Why "Once upon a time" ends with "Happily ever after"

Picture the scene inside one of those glass high-rises that punctuate the Sandton skyline. It's Monday morning teatime. People are telling stories: The plight of the Springbok rugby team/Bafana Bafana or the Proteas; the Saturday night movie; the latest jokes. They are animated, engaged with their story and each other, passionate about their opinion and about sharing it!

Fast forward to the PowerPoint presentation later in the day which outlines the way forward for the business for the next year. It directly affects its audience (unlike the movie, sport plot lines above). They can make or break it. Yet the discussion afterwards is lukewarm at best and often non existent. By the next day the presentation is all but forgotten.

From strategy to story

So are you missing an opportunity to make your strategy (albeit well elucidated in the Power Point deck) as riveting as the plot of last night's soapie?

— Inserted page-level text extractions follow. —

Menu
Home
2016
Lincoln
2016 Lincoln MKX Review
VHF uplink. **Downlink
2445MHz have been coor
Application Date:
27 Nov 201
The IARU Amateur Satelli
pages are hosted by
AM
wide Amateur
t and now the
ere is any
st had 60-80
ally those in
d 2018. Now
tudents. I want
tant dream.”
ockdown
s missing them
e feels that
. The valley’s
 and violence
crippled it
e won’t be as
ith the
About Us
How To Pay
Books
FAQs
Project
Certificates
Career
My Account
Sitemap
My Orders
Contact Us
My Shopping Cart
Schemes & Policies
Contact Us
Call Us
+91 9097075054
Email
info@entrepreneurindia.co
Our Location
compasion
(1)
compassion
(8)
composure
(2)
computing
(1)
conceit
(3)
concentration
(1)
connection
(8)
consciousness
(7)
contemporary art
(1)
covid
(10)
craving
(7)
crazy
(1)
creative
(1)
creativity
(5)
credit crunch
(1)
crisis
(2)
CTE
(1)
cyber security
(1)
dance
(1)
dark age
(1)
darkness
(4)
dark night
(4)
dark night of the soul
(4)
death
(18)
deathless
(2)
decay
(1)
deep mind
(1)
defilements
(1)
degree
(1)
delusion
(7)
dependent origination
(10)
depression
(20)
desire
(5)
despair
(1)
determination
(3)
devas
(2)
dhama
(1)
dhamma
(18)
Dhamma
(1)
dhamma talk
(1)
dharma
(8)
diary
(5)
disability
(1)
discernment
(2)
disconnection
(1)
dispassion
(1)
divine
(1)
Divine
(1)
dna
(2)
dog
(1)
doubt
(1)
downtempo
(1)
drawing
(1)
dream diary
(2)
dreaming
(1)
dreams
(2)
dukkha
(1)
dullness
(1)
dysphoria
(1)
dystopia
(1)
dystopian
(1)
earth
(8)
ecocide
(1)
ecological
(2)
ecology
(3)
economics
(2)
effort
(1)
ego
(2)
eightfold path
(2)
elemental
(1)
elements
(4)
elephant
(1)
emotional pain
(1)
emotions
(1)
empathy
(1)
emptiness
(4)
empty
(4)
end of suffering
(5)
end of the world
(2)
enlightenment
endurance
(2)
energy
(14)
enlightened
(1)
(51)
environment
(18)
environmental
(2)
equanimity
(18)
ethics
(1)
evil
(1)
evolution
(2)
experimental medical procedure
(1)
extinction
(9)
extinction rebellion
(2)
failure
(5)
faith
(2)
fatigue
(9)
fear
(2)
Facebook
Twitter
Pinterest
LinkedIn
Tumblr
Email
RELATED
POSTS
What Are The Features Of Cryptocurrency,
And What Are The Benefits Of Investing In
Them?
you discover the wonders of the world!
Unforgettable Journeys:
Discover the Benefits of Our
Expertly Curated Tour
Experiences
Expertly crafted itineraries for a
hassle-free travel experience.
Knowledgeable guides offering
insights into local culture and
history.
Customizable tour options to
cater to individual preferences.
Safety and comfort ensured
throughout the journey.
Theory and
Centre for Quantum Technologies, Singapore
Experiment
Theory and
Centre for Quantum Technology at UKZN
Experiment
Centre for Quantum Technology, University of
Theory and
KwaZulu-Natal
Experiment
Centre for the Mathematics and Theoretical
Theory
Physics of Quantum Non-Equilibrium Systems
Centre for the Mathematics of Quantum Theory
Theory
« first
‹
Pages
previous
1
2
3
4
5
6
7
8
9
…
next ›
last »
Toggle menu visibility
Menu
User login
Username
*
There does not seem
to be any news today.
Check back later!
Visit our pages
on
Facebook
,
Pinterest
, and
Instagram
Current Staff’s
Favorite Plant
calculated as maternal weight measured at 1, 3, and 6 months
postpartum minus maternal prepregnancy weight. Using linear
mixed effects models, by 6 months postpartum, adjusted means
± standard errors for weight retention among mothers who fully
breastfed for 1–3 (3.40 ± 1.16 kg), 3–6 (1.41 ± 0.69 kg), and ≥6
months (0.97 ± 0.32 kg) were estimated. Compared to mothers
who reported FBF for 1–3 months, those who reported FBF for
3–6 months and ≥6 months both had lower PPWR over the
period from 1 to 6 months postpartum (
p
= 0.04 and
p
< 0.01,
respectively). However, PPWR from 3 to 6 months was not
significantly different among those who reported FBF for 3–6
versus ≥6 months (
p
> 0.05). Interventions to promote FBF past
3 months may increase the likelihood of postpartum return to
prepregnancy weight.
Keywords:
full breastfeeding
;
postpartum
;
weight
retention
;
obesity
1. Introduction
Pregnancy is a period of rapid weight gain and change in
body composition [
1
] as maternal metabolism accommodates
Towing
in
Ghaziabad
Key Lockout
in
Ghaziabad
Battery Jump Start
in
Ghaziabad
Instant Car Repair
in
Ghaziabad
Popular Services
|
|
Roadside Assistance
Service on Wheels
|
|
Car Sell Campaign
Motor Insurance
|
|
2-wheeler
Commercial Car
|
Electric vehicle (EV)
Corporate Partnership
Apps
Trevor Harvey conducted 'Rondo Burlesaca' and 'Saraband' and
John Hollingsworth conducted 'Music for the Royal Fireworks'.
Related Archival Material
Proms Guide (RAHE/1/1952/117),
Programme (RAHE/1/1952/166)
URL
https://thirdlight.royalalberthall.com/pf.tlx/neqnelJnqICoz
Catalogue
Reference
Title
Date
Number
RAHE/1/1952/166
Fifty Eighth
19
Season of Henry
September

Possibly. The points below make a compelling case for reframing your strategy in story terms:

  1. Do it because stories are memorable
    We are 22 times more likely to remember a story than a set of facts. Facts are important but stories are like a clothes hanger - they give the facts, shape, meaning and context. Do you remember the facts and figures around David and Goliath; Little Red Riding Hood; Romeo and Juliet? No? But for a R1000 bucks I bet you could tell the story pretty accurately!
  2. People (friends, colleagues, employees) go to war for stories
    Stories make us feel something. Passionate; excited; fearless. Exactly the stuff we always say we want people to be about the business. Stories refresh and energise us. They inspire us to action. A true story makes this point: it was the time of a hostile bid which captivated corporate South Africa some years ago; two erstwhile friends (from each of the rival companies) gathered for their customary Saturday evening braai. Talk inevitably turned to the bid. Figures about productivity, efficiency, innovation were effortlessly cited. Opinions were voiced. Eventually insults were traded. Passions rose. Punches flew! Monday-morning- black-eye's were sheepishly attributed to "taking one for the corporate strategy"!
  3. Stories carry the culture and make the abstract concrete
    All the abstract stuff (like culture, values, and behavioural norms) comes to life with stories. Who understands exactly what is meant by "integrity" except through a story (with characters, a plot and an outcome)? Watch the "lights go on" when instead of talking about strategic intent, or vision/mission you paint a picture of the "Everest" we have to climb, or the "Comrades" we need to finish.
  4. Stories create our identity
    What do we tell ourselves about our organisation? What do we have to live up to or live down? What is the story of our future? (Usually called the mission or vision.) Are we "survivors"? Challenging the status quo? Creating a better world? A strong narrative can amplify events, just as a weak one can diminish them: our rugby world cup win in 1995 was a country-making event. Did 2007 feel the same? Many believed not...perhaps because we no longer identified as strongly with the "Miracle Rainbow Nation" narrative.
  5. See your story in your share price
    Stories are powerful forces in communicating identity to the outside world. Brands ("short stories" as opposed to "epic novels") have long been proved to be assets on companies' balance sheets. Hard nosed investors and fund managers, while rigorously analysing the facts, also look for a "good story" and often can find no other reason for an unexplained valuation gap.

We all speak "story"

Archbishop Tutu did it for South Africa with one phrase: "The Rainbow Nation." Obama's inauguration speech masterfully framed the challenges America faces with the great "story of America": where for over 100 years the hard work, courage and honesty of the ordinary man has triumphed.

According to scientists, "story" is in fact our (as humans) native language. It's hard wired into our brains from babyhood. Kids from as young as two respond to stories and make up their own as a way of making sense of their surroundings. (This may explain why as adults abstract concepts - like "strategic intent" or "values" simply don't resonate until we have put them in the context of a story).

Think about the points of conflict in your strategy? (Are you surviving; challenging the establishment; creating a better world?). Who are the main role players? What are the obstacles you face? What happens next? Who cares?

If all else fails, imagine you are trying to explain your corporate strategy to a three year old. Start with "once upon a time...." end with "happily ever after." You'll know what to do in between!